For sorting and cleaning seed.
Sheets of white paper or large white envelopes cut open.
A willingness to squash insects with your finger.
For storing seed.
Small glassine envelopes such as those stamp collectors use, or bankers’ envelopes.
How do you know when seed is ripe? The seed heads will be brown, will rattle, and the seed falls willingly out without any encouragement. Plants like foxgloves produce thousands of tiny seeds which will shake easily from the stem. With some other plants you may need to cut off the head and rub it gently between your fingers to tempt the seed out. Cerinthe major ‘Purpurascens’ has big, black seeds which are ripe when they come away easily in your hand. I can never understand why some seed suppliers (Hello, Sarah Raven), charge so much for these seeds, which are abundantly produced and easy to harvest. Lathyrus varieties have pods with quite large, round seeds inside.

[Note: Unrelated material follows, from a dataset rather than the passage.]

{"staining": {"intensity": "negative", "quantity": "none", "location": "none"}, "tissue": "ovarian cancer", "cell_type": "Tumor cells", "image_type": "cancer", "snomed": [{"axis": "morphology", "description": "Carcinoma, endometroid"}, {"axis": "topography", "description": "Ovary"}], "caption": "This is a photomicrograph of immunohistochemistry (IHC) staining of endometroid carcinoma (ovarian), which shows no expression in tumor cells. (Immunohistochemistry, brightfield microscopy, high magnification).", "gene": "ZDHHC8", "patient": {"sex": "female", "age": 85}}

Round the garden you go, armed with your trusty Felcos and a paper bag. Cut off the top of the stem containing the seed heads and shake gently into the bag. Bear your spoils off to the potting bench if you have one, an outdoor table (if it’s not windy) or your kitchen if you can stand mess. Fold a sheet of paper in half, with a sharp crease, or open the envelope, which will have a natural crease. Tip out the contents of the bag. You will observe immediately that some of your seed appears to be moving. I have no idea what these minute creatures are, but you almost invariably find them Deal with them (see above).

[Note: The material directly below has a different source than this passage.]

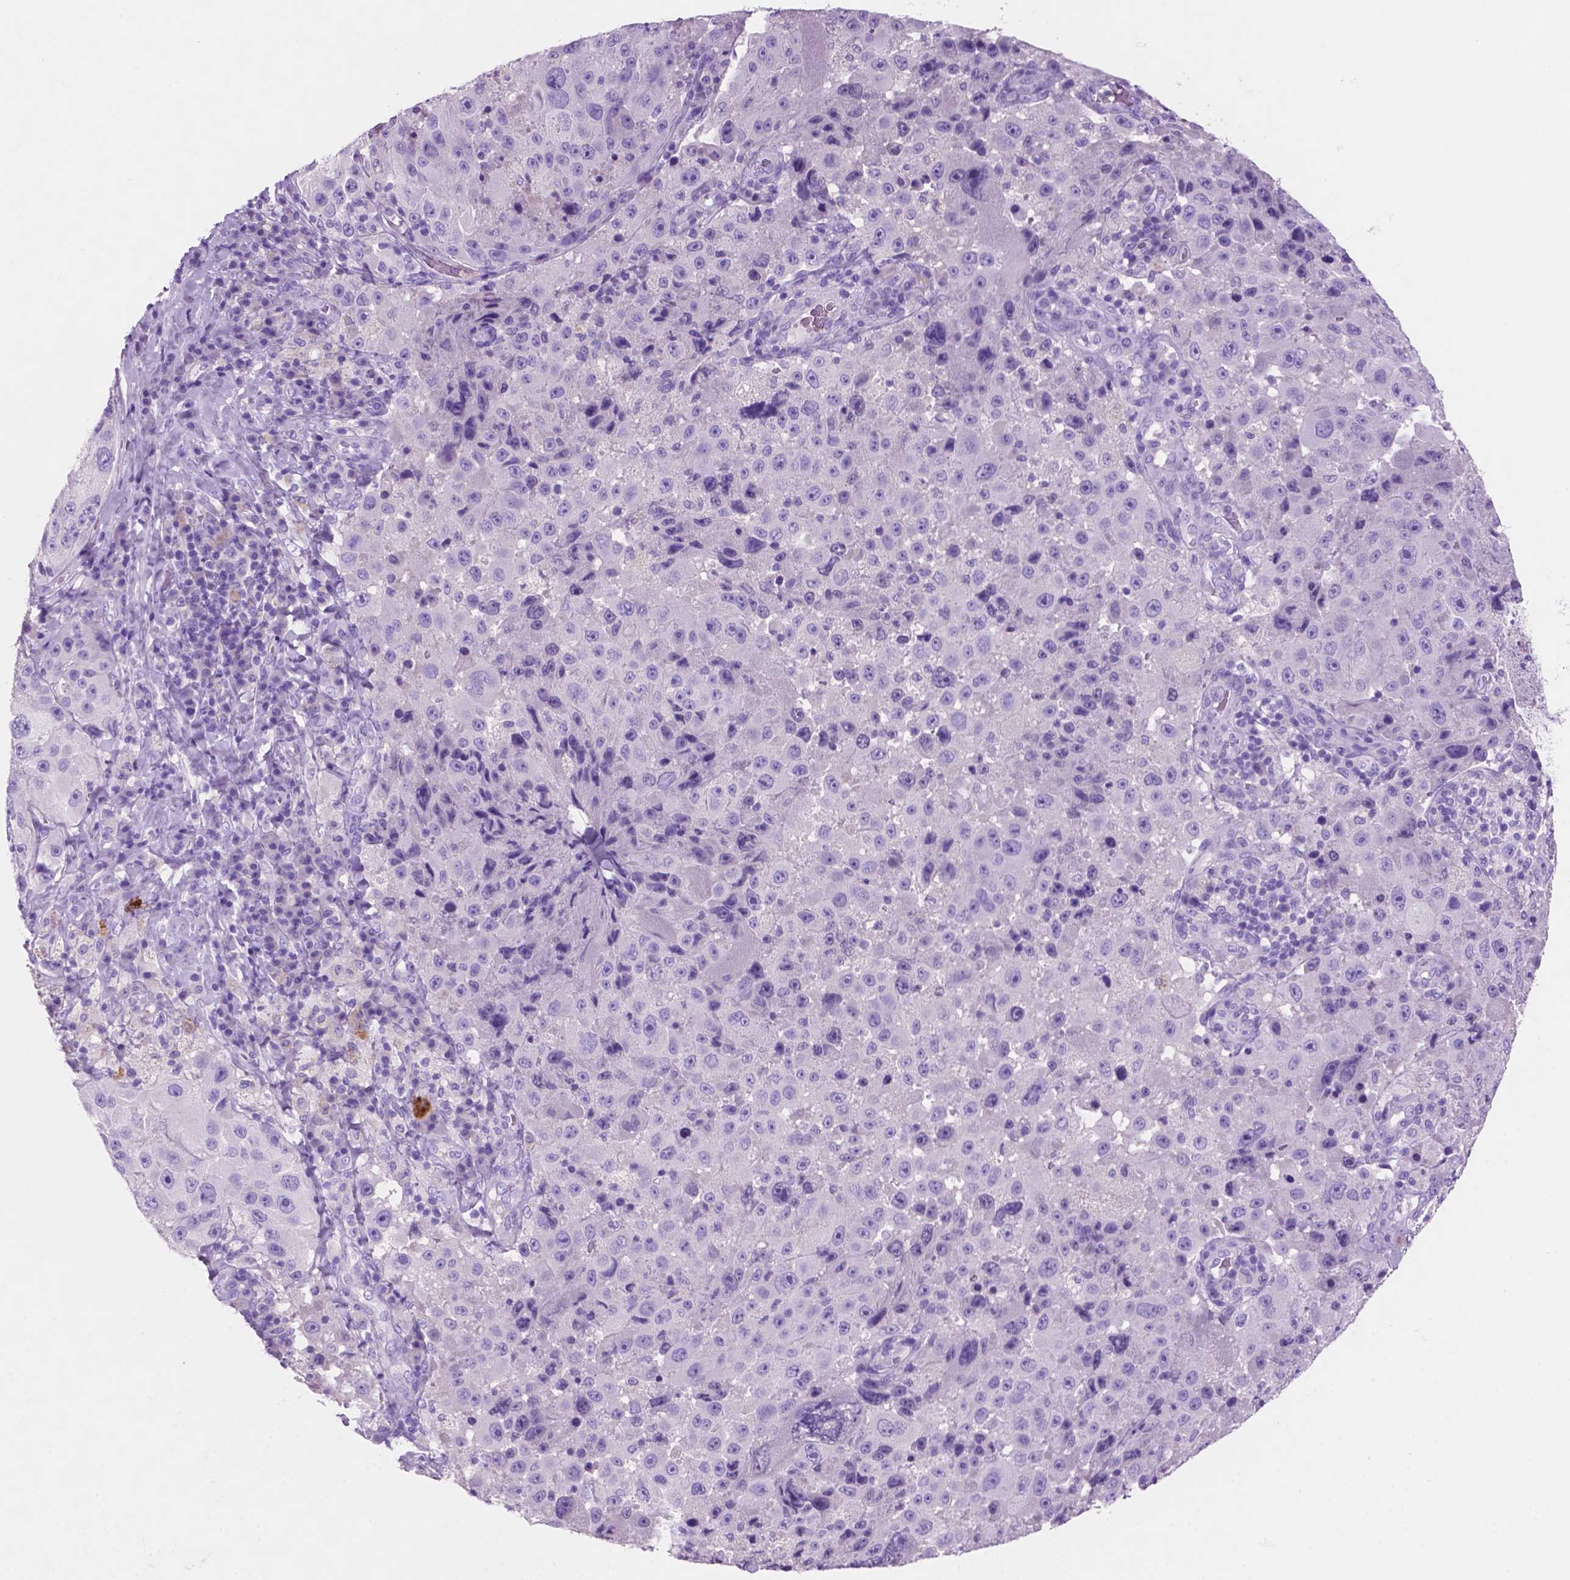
{"staining": {"intensity": "negative", "quantity": "none", "location": "none"}, "tissue": "melanoma", "cell_type": "Tumor cells", "image_type": "cancer", "snomed": [{"axis": "morphology", "description": "Malignant melanoma, Metastatic site"}, {"axis": "topography", "description": "Lymph node"}], "caption": "This histopathology image is of malignant melanoma (metastatic site) stained with IHC to label a protein in brown with the nuclei are counter-stained blue. There is no staining in tumor cells.", "gene": "POU4F1", "patient": {"sex": "male", "age": 62}}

Now the seed needs to be cleaned of chaff and any other unwanted debris which may cause the seed to rot. Do this by blowing very gently along the crease in the paper. You may think the seeds will disappear but fear not, the seed is heavier than the chaff and will remain on the page. Using the handy groove, tip the seed into the small envelope, label clearly, date it and seal. Store in the proverbial cool, dry place. That’s it.
Late summer and early autumn is a good time to sow the seeds of hardy perennials. Annuals can be saved for next year. Raising plants from your own seed will not suit the impatient gardener, but can be one of the most satisfying aspects of gardening. Who knows what variations you may find when the plants eventually flower?